Seven people were killed in a gas explosion at a coal mine in the northern Mexican state of Coahuila on July 25. The miners, aged between 20 and 39, suffered severe burns and were crushed by falling rocks, according to Francisco Contreras Obregon, the head of the state’s civil defence force.

A local pressure group says 30 miners died in accidents in Coahuila coal mines in 2011
A local pressure group says 30 miners died in accidents in Coahuila coal mines in 2011

Rescue workers said they had been able to retrieve the bodies, all of whom came from the same family and worked in the mine in Muzquiz.
Methane gas explosions are one of the main dangers in small-scale mining. In 2006, 65 miners died in an explosion at a mine in Pasta de Conchos, also in Coahuila.
Police official Francisco Martinez said that "all indications are that the explosion was caused by a pocket of accumulated gas".

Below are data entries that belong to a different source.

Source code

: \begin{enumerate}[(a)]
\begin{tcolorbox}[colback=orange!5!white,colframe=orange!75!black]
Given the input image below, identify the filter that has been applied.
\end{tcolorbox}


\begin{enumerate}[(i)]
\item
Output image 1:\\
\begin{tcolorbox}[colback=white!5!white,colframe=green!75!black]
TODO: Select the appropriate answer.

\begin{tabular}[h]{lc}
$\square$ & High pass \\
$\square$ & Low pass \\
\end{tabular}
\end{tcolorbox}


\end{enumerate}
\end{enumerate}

Juan Antonio Ibarra, of the Coahuila emergency services, said the explosion had happened some 75 metres underground. He said the rescue operation had to move slowly because of the need to ventilate the mine to prevent another explosion.
The Mexican labour ministry said the mine, which is owned by El Progreso mining company, had been fined over lax security in the past. The mine had been inspected 16 times since 2009 and access restrictions were enacted as recently as June after inspectors found it lacked emergency exits, the ministry added.
According to a pressure group founded by relatives of mining victims, 30 people died in accidents in Coahuila's coal mines in 2011. The group, Relatives of Pasta Concho, says at least 50,000 people work in Coahuila's coal mines, many of which are unregulated and lack safety measures.